---------- SELECTED PASSAGE

Our solution is, then, much like the call for transparency found in Elliott and McKaughan’s (2014) previous defense of what we are calling the “equal aims” approach to science. However, we are clarifying that this transparency must be of a particularly striking sort. One must acknowledge that one is forging a new approach to science with distinctive local aims that run counter to those that are standard in one’s field. If one cannot make this acknowledgment clear to those who will be making use of one’s research (e.g., because people will encounter the results without recognizing the atypical epistemic standards), it would likely be more ethical not to engage in the research at all rather than to mislead people about it. For example, given that the general public expects pharmaceutical companies to follow typical standards for engaging in high-quality clinical trials when evaluating their drugs, it would be very difficult for those companies to abandon typical standards for those studies without misleading the public. Nevertheless, if researchers were willing and able to acknowledge in good faith that they were trying to develop a unique, rare form of science that violated common epistemic constraints like the demand for severe hypothesis testing, we would not rule out those efforts in principle, but we are dubious that such approaches would gain much uptake.

6 Conclusion

We have used debates over the proper roles for values in science as a starting point for examining the justification for claims about the aims of science. We examined a variety of ways of conceptualizing the aims of science and concluded that no matter how one conceptualizes them, there do not appear to be convincing arguments for the view that science has global aims that limit the pursuit of local aims. Instead, we suggested that it is most compelling to appeal to local aims for guiding scientific inquiry. This frees proponents of the equal aims approach from the criticism that they fail to respect global epistemic aims of science, and it places the burden of proof on their critics to show how to justify those global epistemic aims. Although this approach might seem to leave science open to epistemic corruption, we argued that there are still numerous ways to constrain scientific inquiry. Perhaps most importantly, even if there are not global scientific aims, there are still global ethical responsibilities shared by all human beings (e.g., honesty), and these responsibilities require that scientists either follow the local epistemic standards of their fields or make it abundantly clear that they are failing to do so.

--------------------
---------- DATA SUPPLIED

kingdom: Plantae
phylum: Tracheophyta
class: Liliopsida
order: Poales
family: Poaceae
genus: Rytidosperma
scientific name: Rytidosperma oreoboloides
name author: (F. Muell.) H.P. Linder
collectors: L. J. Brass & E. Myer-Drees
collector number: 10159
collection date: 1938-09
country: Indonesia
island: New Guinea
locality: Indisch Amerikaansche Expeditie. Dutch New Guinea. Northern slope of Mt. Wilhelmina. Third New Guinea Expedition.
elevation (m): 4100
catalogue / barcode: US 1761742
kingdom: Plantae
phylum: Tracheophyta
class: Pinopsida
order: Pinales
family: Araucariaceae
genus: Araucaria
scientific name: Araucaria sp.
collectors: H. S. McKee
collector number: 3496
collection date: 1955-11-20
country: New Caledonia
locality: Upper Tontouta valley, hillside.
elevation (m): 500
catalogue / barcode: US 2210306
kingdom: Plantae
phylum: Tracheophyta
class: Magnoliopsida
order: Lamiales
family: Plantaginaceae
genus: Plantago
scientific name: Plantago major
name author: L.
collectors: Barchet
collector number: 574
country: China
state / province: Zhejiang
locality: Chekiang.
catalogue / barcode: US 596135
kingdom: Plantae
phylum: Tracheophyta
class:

--------------------

* **TASK OBJECTIVE**
Please continue the passage on the aims of science from its last sentence, keeping its argument and tone.

* **ANSWER FOR THIS EXERCISE**
But in addition to providing lessons for the literature on values and science, this analysis of the nature and justification of scientific aims has implications for the many other discussions in the philosophy of science that refer to science’s aims. Speaking broadly, the conclusions of our paper support a highly naturalized and engaged approach across the philosophy of science (see e.g., Fehr & Plaisance, 2010; Cartieri & Potochnik, 2014; Plaisance & Elliott, 2021). If all aims of science are established locally, then philosophers of science cannot provide methodological guidance from their armchairs; they must engage deeply with scientists to understand their aims and study how they vary across contexts. Indeed, the aims of scientific communities are likely to be implicit and largely unspecified in many contexts, so philosophers could play a valuable role by helping to clarify these inchoate aims. In addition, they could help to clarify how multiple aims are integrated and prioritized to generate the specific purposes that guide inquiry in various research projects (see Lusk & Elliott, 2022; Parker, 2020). Thus, our analysis of the aims of science has significant ramifications for the philosophy of science, not only in specific debates over issues like values in science but also in conceiving the field’s general methodologies.